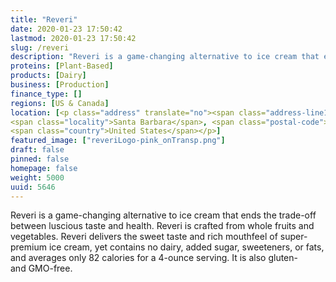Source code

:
 ```yaml
---
title: "Reveri"
date: 2020-01-23 17:50:42
lastmod: 2020-01-23 17:50:42
slug: /reveri
description: "Reveri is a game-changing alternative to ice cream that ends the trade-off between luscious taste and health.Reveri is crafted from whole fruits and vegetables. Reveri delivers the sweet taste and rich mouthfeel of super-premium ice cream, yet contains no dairy, added sugar, sweeteners, or fats, and averages only 82 calories for a 4-ounce serving. It is also gluten- and GMO-free."
proteins: [Plant-Based]
products: [Dairy]
business: [Production]
finance_type: []
regions: [US & Canada]
location: [<p class="address" translate="no"><span class="address-line1">East De La Guerra Street</span><br>
<span class="locality">Santa Barbara</span>, <span class="postal-code">93101</span><br>
<span class="country">United States</span></p>]
featured_image: ["reveriLogo-pink_onTransp.png"]
draft: false
pinned: false
homepage: false
weight: 5000
uuid: 5646
---
```

Reveri is a game-changing alternative to ice cream that ends the trade-off between luscious taste and health.
Reveri is crafted from whole fruits and vegetables. Reveri delivers the sweet taste and rich mouthfeel of super-premium ice cream, yet contains no dairy, added sugar, sweeteners, or fats, and averages only 82 calories for a 4-ounce serving. It is also gluten- and GMO-free.
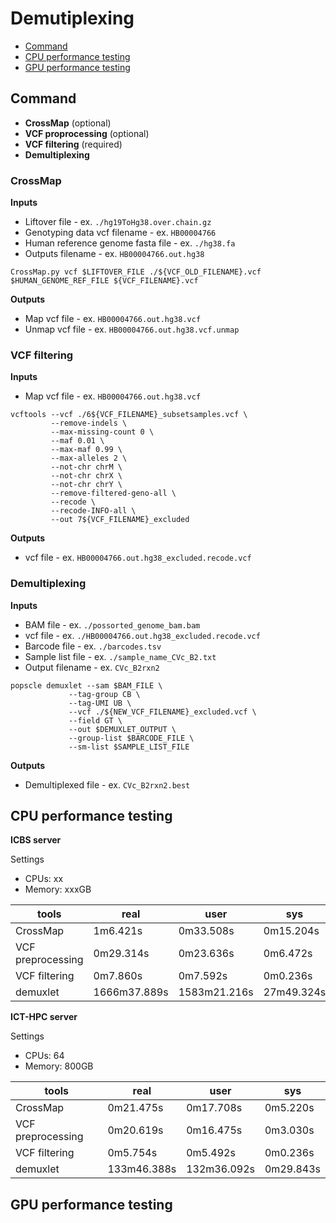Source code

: # Demutiplexing
- [Command](#command)
- [CPU performance testing](#CPU-performance-testing)
- [GPU performance testing](#GPU-performance-testing)

## Command
- **CrossMap** (optional)
- **VCF proprocessing** (optional)
- **VCF filtering** (required)
- **Demultiplexing**

### CrossMap
**Inputs**
- Liftover file - ex. `./hg19ToHg38.over.chain.gz`
- Genotyping data vcf filename - ex. `HB00004766`
- Human reference genome fasta file - ex. `./hg38.fa`
- Outputs filename - ex. `HB00004766.out.hg38`
```
CrossMap.py vcf $LIFTOVER_FILE ./${VCF_OLD_FILENAME}.vcf $HUMAN_GENOME_REF_FILE ${VCF_FILENAME}.vcf
```
**Outputs**
- Map vcf file - ex. `HB00004766.out.hg38.vcf`
- Unmap vcf file - ex. `HB00004766.out.hg38.vcf.unmap`

### VCF filtering
**Inputs**
- Map vcf file - ex. `HB00004766.out.hg38.vcf`
```
vcftools --vcf ./6${VCF_FILENAME}_subsetsamples.vcf \
         --remove-indels \
         --max-missing-count 0 \
         --maf 0.01 \
         --max-maf 0.99 \
         --max-alleles 2 \
         --not-chr chrM \
         --not-chr chrX \
         --not-chr chrY \
         --remove-filtered-geno-all \
         --recode \
         --recode-INFO-all \
         --out 7${VCF_FILENAME}_excluded
```
**Outputs**
- vcf file - ex. `HB00004766.out.hg38_excluded.recode.vcf`

### Demultiplexing
**Inputs**
- BAM file - ex. `./possorted_genome_bam.bam`
- vcf file - ex. `./HB00004766.out.hg38_excluded.recode.vcf`
- Barcode file - ex. `./barcodes.tsv`
- Sample list file - ex. `./sample_name_CVc_B2.txt`
- Output filename - ex. `CVc_B2rxn2`
```
popscle demuxlet --sam $BAM_FILE \
	         --tag-group CB \
	         --tag-UMI UB \
	         --vcf ./${NEW_VCF_FILENAME}_excluded.vcf \
	         --field GT \
	         --out $DEMUXLET_OUTPUT \
	         --group-list $BARCODE_FILE \
	         --sm-list $SAMPLE_LIST_FILE 
```
**Outputs**
- Demultiplexed file - ex. `CVc_B2rxn2.best`

## CPU performance testing
**ICBS server**

Settings
- CPUs: xx
- Memory: xxxGB

| tools                | real         | user          | sys          |
|----------------------|--------------|---------------|--------------|
| CrossMap             | 1m6.421s     | 0m33.508s     | 0m15.204s    | 
| VCF preprocessing    | 0m29.314s    | 0m23.636s     | 0m6.472s     | 
| VCF filtering        | 0m7.860s     | 0m7.592s      | 0m0.236s     |
| demuxlet             | 1666m37.889s | 1583m21.216s  | 27m49.324s   |


**ICT-HPC server**

Settings
- CPUs: 64
- Memory: 800GB

| tools                | real         | user          | sys          |
|----------------------|--------------|---------------|--------------|
| CrossMap             | 0m21.475s    | 0m17.708s     | 0m5.220s     | 
| VCF preprocessing    | 0m20.619s    | 0m16.475s     | 0m3.030s     | 
| VCF filtering        | 0m5.754s     | 0m5.492s      | 0m0.236s     |
| demuxlet             | 133m46.388s  | 132m36.092s   | 0m29.843s    |

## GPU performance testing
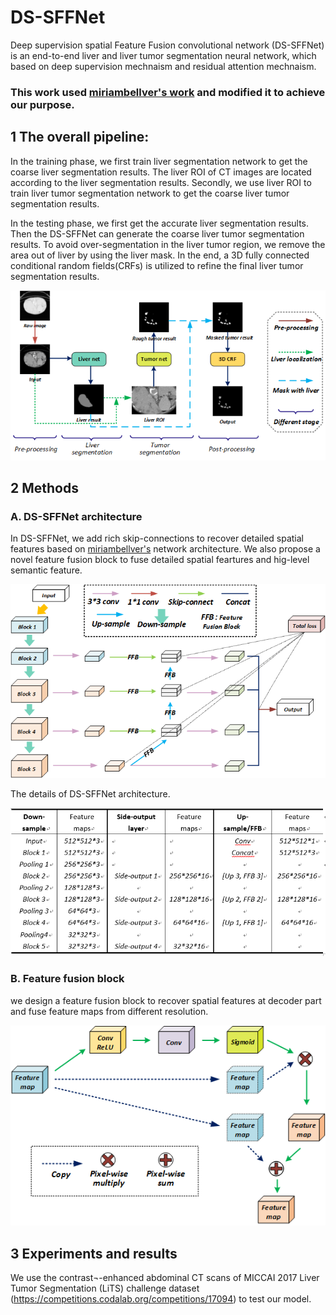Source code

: # DS-SFFNet
Deep supervision spatial Feature Fusion convolutional network (DS-SFFNet) is an end-to-end liver and liver tumor segmentation neural network, which based on deep supervision mechnaism and residual attention mechnaism. 

### This work used [miriambellver's work](https://github.com/imatge-upc/liverseg-2017-nipsws) and modified it to achieve our purpose.


## 1 The overall pipeline:

In the training phase, we first train liver segmentation network to get the coarse liver segmentation results. The liver ROI of CT images are located according to the liver segmentation results. Secondly, we use liver ROI to train liver tumor segmentation network to get the coarse liver tumor segmentation results. 

In the testing phase, we first get the accurate liver segmentation results. Then the DS-SFFNet can generate the coarse liver tumor segmentation results. To avoid over-segmentation in the liver tumor region, we remove the area out of liver by using the liver mask. In the end, a 3D fully connected conditional random fields(CRFs) is utilized to refine the final liver tumor segmentation results. 

![figure1](https://github.com/LTYUnique/DS-SFFNet/blob/master/images/figure%202.png)

## 2 Methods
### A. DS-SFFNet architecture
In DS-SFFNet, we add rich skip-connections to recover detailed spatial features based on [miriambellver's](https://github.com/imatge-upc/liverseg-2017-nipsws) network architecture. We also propose a novel feature fusion block to fuse detailed spatial feartures and hig-level semantic feature.

![figure2](https://github.com/LTYUnique/DS-SFFNet/blob/master/images/figure%203.png)

The details of DS-SFFNet architecture.

![figure5](https://github.com/LTYUnique/DS-SFFNet/blob/master/images/figure%205.png)


### B. Feature fusion block
we design a feature fusion block to recover spatial features at decoder part and fuse feature maps from different resolution. 

![figure3](https://github.com/LTYUnique/DS-SFFNet/blob/master/images/figure%204.png)


## 3 Experiments and results

We use the contrast¬-enhanced abdominal CT scans of MICCAI 2017 Liver Tumor Segmentation (LiTS) challenge dataset (https://competitions.codalab.org/competitions/17094) to test our model.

----------

▶ _Task description_: Apart from the images, please copy every line of the data exactly as written.

▶ _Exercise response_:
Source code

:
 ```yaml
---
title: "Reveri"
date: 2020-01-23 17:50:42
lastmod: 2020-01-23 17:50:42
slug: /reveri
description: "Reveri is a game-changing alternative to ice cream that ends the trade-off between luscious taste and health.Reveri is crafted from whole fruits and vegetables. Reveri delivers the sweet taste and rich mouthfeel of super-premium ice cream, yet contains no dairy, added sugar, sweeteners, or fats, and averages only 82 calories for a 4-ounce serving. It is also gluten- and GMO-free."
proteins: [Plant-Based]
products: [Dairy]
business: [Production]
finance_type: []
regions: [US & Canada]
location: [<p class="address" translate="no"><span class="address-line1">East De La Guerra Street</span><br>
<span class="locality">Santa Barbara</span>, <span class="postal-code">93101</span><br>
<span class="country">United States</span></p>]
featured_image: ["reveriLogo-pink_onTransp.png"]
draft: false
pinned: false
homepage: false
weight: 5000
uuid: 5646
---
```

Reveri is a game-changing alternative to ice cream that ends the trade-off between luscious taste and health.
Reveri is crafted from whole fruits and vegetables. Reveri delivers the sweet taste and rich mouthfeel of super-premium ice cream, yet contains no dairy, added sugar, sweeteners, or fats, and averages only 82 calories for a 4-ounce serving. It is also gluten- and GMO-free.
Source code

: # Demutiplexing
- [Command](#command)
- [CPU performance testing](#CPU-performance-testing)
- [GPU performance testing](#GPU-performance-testing)

## Command
- **CrossMap** (optional)
- **VCF proprocessing** (optional)
- **VCF filtering** (required)
- **Demultiplexing**

### CrossMap
**Inputs**
- Liftover file - ex. `./hg19ToHg38.over.chain.gz`
- Genotyping data vcf filename - ex. `HB00004766`
- Human reference genome fasta file - ex. `./hg38.fa`
- Outputs filename - ex. `HB00004766.out.hg38`
```
CrossMap.py vcf $LIFTOVER_FILE ./${VCF_OLD_FILENAME}.vcf $HUMAN_GENOME_REF_FILE ${VCF_FILENAME}.vcf
```
**Outputs**
- Map vcf file - ex. `HB00004766.out.hg38.vcf`
- Unmap vcf file - ex. `HB00004766.out.hg38.vcf.unmap`

### VCF filtering
**Inputs**
- Map vcf file - ex. `HB00004766.out.hg38.vcf`
```
vcftools --vcf ./6${VCF_FILENAME}_subsetsamples.vcf \
         --remove-indels \
         --max-missing-count 0 \
         --maf 0.01 \
         --max-maf 0.99 \
         --max-alleles 2 \
         --not-chr chrM \
         --not-chr chrX \
         --not-chr chrY \
         --remove-filtered-geno-all \
         --recode \
         --recode-INFO-all \
         --out 7${VCF_FILENAME}_excluded
```
**Outputs**
- vcf file - ex. `HB00004766.out.hg38_excluded.recode.vcf`

### Demultiplexing
**Inputs**
- BAM file - ex. `./possorted_genome_bam.bam`
- vcf file - ex. `./HB00004766.out.hg38_excluded.recode.vcf`
- Barcode file - ex. `./barcodes.tsv`
- Sample list file - ex. `./sample_name_CVc_B2.txt`
- Output filename - ex. `CVc_B2rxn2`
```
popscle demuxlet --sam $BAM_FILE \
	         --tag-group CB \
	         --tag-UMI UB \
	         --vcf ./${NEW_VCF_FILENAME}_excluded.vcf \
	         --field GT \
	         --out $DEMUXLET_OUTPUT \
	         --group-list $BARCODE_FILE \
	         --sm-list $SAMPLE_LIST_FILE 
```
**Outputs**
- Demultiplexed file - ex. `CVc_B2rxn2.best`

## CPU performance testing
**ICBS server**

Settings
- CPUs: xx
- Memory: xxxGB

| tools                | real         | user          | sys          |
|----------------------|--------------|---------------|--------------|
| CrossMap             | 1m6.421s     | 0m33.508s     | 0m15.204s    | 
| VCF preprocessing    | 0m29.314s    | 0m23.636s     | 0m6.472s     | 
| VCF filtering        | 0m7.860s     | 0m7.592s      | 0m0.236s     |
| demuxlet             | 1666m37.889s | 1583m21.216s  | 27m49.324s   |


**ICT-HPC server**

Settings
- CPUs: 64
- Memory: 800GB

| tools                | real         | user          | sys          |
|----------------------|--------------|---------------|--------------|
| CrossMap             | 0m21.475s    | 0m17.708s     | 0m5.220s     | 
| VCF preprocessing    | 0m20.619s    | 0m16.475s     | 0m3.030s     | 
| VCF filtering        | 0m5.754s     | 0m5.492s      | 0m0.236s     |
| demuxlet             | 133m46.388s  | 132m36.092s   | 0m29.843s    |

## GPU performance testing
Source code

: # DS-SFFNet
Deep supervision spatial Feature Fusion convolutional network (DS-SFFNet) is an end-to-end liver and liver tumor segmentation neural network, which based on deep supervision mechnaism and residual attention mechnaism. 

### This work used [miriambellver's work](https://github.com/imatge-upc/liverseg-2017-nipsws) and modified it to achieve our purpose.


## 1 The overall pipeline:

In the training phase, we first train liver segmentation network to get the coarse liver segmentation results. The liver ROI of CT images are located according to the liver segmentation results. Secondly, we use liver ROI to train liver tumor segmentation network to get the coarse liver tumor segmentation results. 

In the testing phase, we first get the accurate liver segmentation results. Then the DS-SFFNet can generate the coarse liver tumor segmentation results. To avoid over-segmentation in the liver tumor region, we remove the area out of liver by using the liver mask. In the end, a 3D fully connected conditional random fields(CRFs) is utilized to refine the final liver tumor segmentation results. 

![figure1](https://github.com/LTYUnique/DS-SFFNet/blob/master/images/figure%202.png)

## 2 Methods
### A. DS-SFFNet architecture
In DS-SFFNet, we add rich skip-connections to recover detailed spatial features based on [miriambellver's](https://github.com/imatge-upc/liverseg-2017-nipsws) network architecture. We also propose a novel feature fusion block to fuse detailed spatial feartures and hig-level semantic feature.

![figure2](https://github.com/LTYUnique/DS-SFFNet/blob/master/images/figure%203.png)

The details of DS-SFFNet architecture.

![figure5](https://github.com/LTYUnique/DS-SFFNet/blob/master/images/figure%205.png)


### B. Feature fusion block
we design a feature fusion block to recover spatial features at decoder part and fuse feature maps from different resolution. 

![figure3](https://github.com/LTYUnique/DS-SFFNet/blob/master/images/figure%204.png)


## 3 Experiments and results

We use the contrast¬-enhanced abdominal CT scans of MICCAI 2017 Liver Tumor Segmentation (LiTS) challenge dataset (https://competitions.codalab.org/competitions/17094) to test our model.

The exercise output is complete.